A Tour of YSH is an overview of the language. This post addresses some of the TODOs.
The new designs should be consistent with our Language Design Principles (wiki).

For this post, the most salient principle is that syntax and semantics should correspond: things that are the same should look the same, and things that are different should look different.

This sounds obvious, but as most languages grow, they inevitably break the rule (related links in the appendix).

YSH Upgrades Each Part of Shell With Typed Data

Let's review some material in A Tour of YSH first.

We've consistently followed the rule that typed data appears within parentheses (). Luckily, unquoted ( is a syntax error in most parts of shell, which creates a "hole" for us to upgrade the language without breaking it!

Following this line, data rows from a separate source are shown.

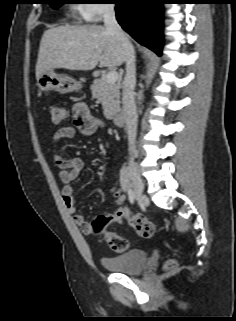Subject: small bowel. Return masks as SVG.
I'll use <instances>...</instances> for the list:
<instances>
[{
    "mask_svg": "<svg viewBox=\"0 0 236 321\" xmlns=\"http://www.w3.org/2000/svg\"><path fill=\"white\" fill-rule=\"evenodd\" d=\"M100 127H104V123L90 112L84 102H77L73 106L72 124L59 128L55 132L53 140L56 144H60L64 140L73 138L77 131L82 135L88 136ZM53 158L56 166L60 168L59 175L64 184L62 188L64 206L70 214H73L75 224L80 227L84 233L88 234L91 223L85 219L84 215L76 212L75 188L71 184L82 171L84 162L78 157L71 159L64 158L59 152H55ZM111 195L119 203L124 202L126 198L121 191V186L113 187L111 189Z\"/></svg>",
    "mask_w": 236,
    "mask_h": 321,
    "instance_id": "small-bowel-1",
    "label": "small bowel"
}]
</instances>
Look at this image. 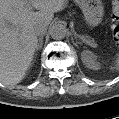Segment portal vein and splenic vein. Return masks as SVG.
<instances>
[{
    "instance_id": "18ae733b",
    "label": "portal vein and splenic vein",
    "mask_w": 119,
    "mask_h": 119,
    "mask_svg": "<svg viewBox=\"0 0 119 119\" xmlns=\"http://www.w3.org/2000/svg\"><path fill=\"white\" fill-rule=\"evenodd\" d=\"M80 38H81L85 43H87V44H89V45L95 47V45H96L95 42H93V41H91V40H87V39H85L84 37H81V36H80Z\"/></svg>"
}]
</instances>
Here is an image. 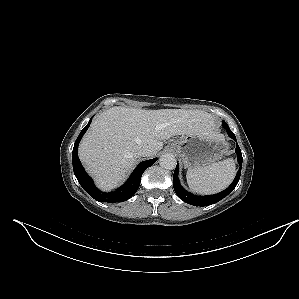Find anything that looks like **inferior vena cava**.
Returning a JSON list of instances; mask_svg holds the SVG:
<instances>
[{
    "mask_svg": "<svg viewBox=\"0 0 299 299\" xmlns=\"http://www.w3.org/2000/svg\"><path fill=\"white\" fill-rule=\"evenodd\" d=\"M150 153H151V150H150V149H148V148H142V149H140V150L136 153V155H137V156H149Z\"/></svg>",
    "mask_w": 299,
    "mask_h": 299,
    "instance_id": "602c4592",
    "label": "inferior vena cava"
}]
</instances>
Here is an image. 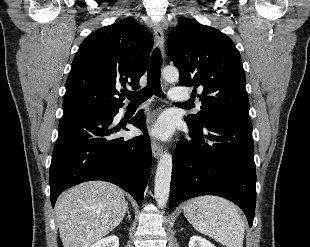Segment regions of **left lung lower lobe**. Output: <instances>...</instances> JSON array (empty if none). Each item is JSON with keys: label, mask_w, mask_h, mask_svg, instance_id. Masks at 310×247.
<instances>
[{"label": "left lung lower lobe", "mask_w": 310, "mask_h": 247, "mask_svg": "<svg viewBox=\"0 0 310 247\" xmlns=\"http://www.w3.org/2000/svg\"><path fill=\"white\" fill-rule=\"evenodd\" d=\"M187 124L192 141H182L174 152L169 208L193 197L217 195L237 204L251 227L256 203L251 122L219 118L200 129Z\"/></svg>", "instance_id": "1"}]
</instances>
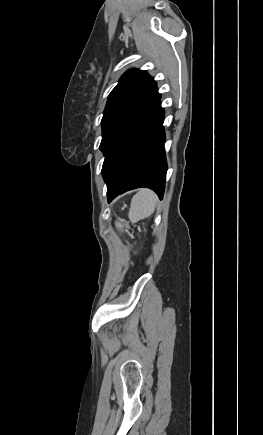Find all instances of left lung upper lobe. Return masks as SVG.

YSH has commands with typed arguments:

$ var d = {name: 'bob', age: 30}
$ json write (d)  # d is an expression/name, not a string
{
   "name": "bob",
   "age": 30,
}

If statements with rich conditions:

if (len(mydict) > 0) {  # an expression on typed data
  echo 'non-empty'
}

While loops:

var x = 5
while (x > 0) {  # ditto
  echo $x
  setvar x -= 1
}

And enhanced for loops:

for name in *.py {  # no parens
  echo $name
} 
for i, item in (mylist[1:]) {  # index, value; Python-like slice
  echo "$i $item"
}

New `case` statement

Aidan just implemented the parser for a new case statement. It lets you write this traditional shell:

case $mystr in  # unbalanced ) is bad for syntax highlighters
  *.cc | *.h) echo 'C++' ;;
  *.py)       echo 'Python' ;;
  *)          echo 'other' ;;
esac

in a nicer way:

case (mystr) {  # parens start the new case statement
  *.cc | *.h { echo 'C++' }
  *.py       { echo 'Python' }
  *          { echo 'other' }
}

It also upgrades shell with typed data, which again use ():

var x = 42  # an integer, not a string
case (x) {  
  (41)   { echo "doesn't match" }
  (42)   { echo 'matches' }
  (else) { echo 'something else' }
}

And egg expressions, which produces a syntax reminiscent of awk;

var time = '3:14'  # a string
case (time) {
  /   d ':' d d / { echo  'M:SS' }
  / d d ':' d d / { echo 'MM:SS' }
  (else)          { echo 'neither' }
}

The case statement isn't fully implemented, because it depends on divorcing the YSH evaluator from CPython.

String Notation: Code and Data

A couple years ago, I designed Quoted String Notation. It "unified" bash's C-style $'\n' literals and Rust string literals into a data language.. As that page says, you can use it to:

Safely transfer arbitrary strings between programs
Print arbitrary filenames to the terminal
Delimit records over an unstructured channel (the framing problem)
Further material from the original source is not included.